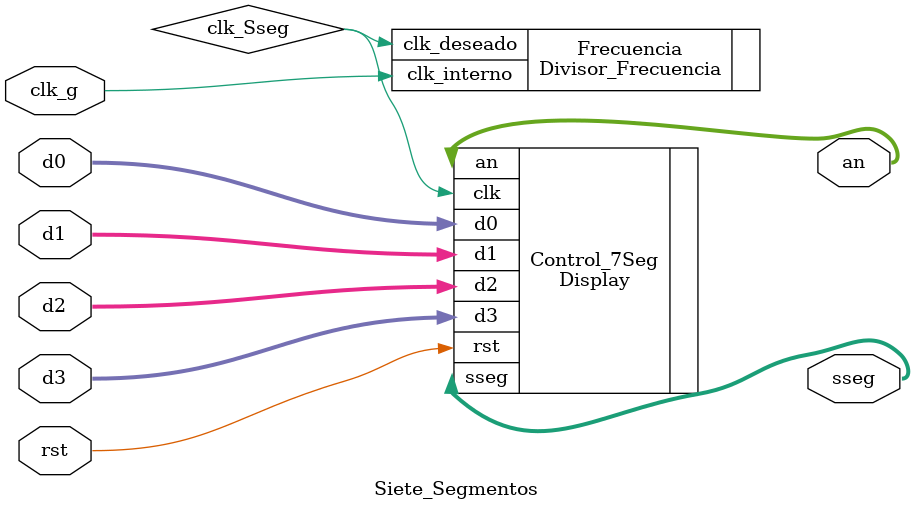
<source format=v>
`timescale 1ns / 1ps

module Siete_Segmentos(
	input wire clk_g, rst,
	input wire [3:0] d0,d1,d2,d3,
	output wire [6:0] sseg,
	output wire [3:0] an
    );
	 
wire clk_Sseg;


Divisor_Frecuencia Frecuencia (
    .clk_interno(clk_g), 
    .clk_deseado(clk_Sseg)
    );
	 
Display Control_7Seg (
    .d0(d0), 
    .d1(d1), 
    .d2(d2), 
    .d3(d3), 
    .clk(clk_Sseg), 
    .rst(rst), 
    .sseg(sseg), 
    .an(an)
    ); 
endmodule

</source>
====
▸ Your instructions:
In the entries above, find each line with the word "input" and copy it.

▸ Task response:
	input wire clk_g, rst,
	input wire [3:0] d0,d1,d2,d3,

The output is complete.